## [Extrait du document]
Quand l’andouillette bulle au jardin…

L'andouillette de Troyes, pur porc et tirée à la ficelle, brille sur la table dès l’apéro, tranchée en froides rouelles, et s’accompagne volontiers, dans un jardin ombragé, de quelques bulles pour célébrer l’été…
Quand elle est bonne, nul besoin de la griller, même si elle est délicieuse à la plancha : elle se déguste froide, et non crue, puisqu’elle a, chez son charcutier préféré, barboté dans un bouillon aromatisé - dont le secret de la fabrication se cache derrière le savoir-faire de l’artisan - qui lui donnera sa personnalité : grâce à lui, on ne confond pas une andouillette - évidemment AAAAA - de chez Thierry avec une andouillette de chez Colin (sans nul doute, les deux meilleurs andouillettiers de France). 
Si l’andouillette de Troyes n’est pas forcément de Troyes, elle est forcément pur porc : on la prépare exclusivement avec du gros intestin (du chaudin) et de la panse de porc (du chaudin frais, évidemment, s’il est bio, ce n’est pas plus mal), des mètres et des mètres de chaudin qu’il va falloir laver et gratter au couteau, pas du chaudin surgelé qui vient d’on se sait pas où (en ces temps chevalins, il est préférable de se méfier). 
D’ailleurs, après avoir goûté une andouillette de chez Thierry ou de chez Colin, difficile d’avaler les horreurs que l’on trouve ailleurs, mais, bonne nouvelle : on peut s’en faire envoyer en Colissimo réfrigéré ! 

Les chaudins et les estomacs sont ensuite coupés en lanières, qu’il conviendra de faire entrer, en les tirant avec une ficelle, à l’intérieur d’un morceau de chaudin qui n’a pas été découpé (une robe) : une andouillette qui se respecte doit être "tirée à la ficelle" et jamais embossée comme un vulgaire saucisson (et je n’ai rien contre le saucisson), ou gavée, fourrée, farcie de viande hachée (sinon, ce n’est plus de l’andouillette, mais de la saucisse, et je n’ai rien contre la saucisse). On évite de la passer au barbecue, sa peau fragile risque de ne pas apprécier (le mieux est encore en cocotte, à feu tout doux).

## [Fiches fournies]
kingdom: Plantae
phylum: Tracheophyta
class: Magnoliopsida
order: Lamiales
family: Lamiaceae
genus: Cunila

## [À faire]
a) Selon l'extrait sur l'andouillette de Troyes, avec quelles parties du porc la prépare-t-on exclusivement ?
b) Poursuivez le texte sur l'andouillette de Troyes à partir de sa dernière phrase.

## [Réponses par tâche]
a) On la prépare exclusivement avec du gros intestin (du chaudin) et de la panse de porc.

b)
Si l’andouillette de Troyes ne vient pas de Troyes, ce n’est pas grave, à condition qu’elle soit AAAAA (c’est-à-dire goûtée et approuvée par l’Association amicale des amateurs d’andouillettes authentiques) : elle est de Troyes par sa technique de fabrication, par son âme et par son esprit. On la déguste alors nature : foin de sauce moutarde qui en gâche la saveur !
Une petite crème de Chaource, à la rigueur, un verre de Champagne, ou de cidre du Pays d’Othe pour vérifier à quel point les produits d’un même terroir - mon Champagne vient de l’auboise Côte des Bars - s’assemblent bien ! On peut aussi, pour tenter l’exotique, la relever d’une pointe de moutarde (belge) de Jambes…

Charcuterie Thierry - www.andouillette-thierry.fr
Charcuterie Marc Colin - www.marccolin.com
Le Temps des Vendanges - www.letempsdesvendanges.com

(seule adresse du Grand Sud-Ouest où l’on trouve des AAAAA de chez Thierry)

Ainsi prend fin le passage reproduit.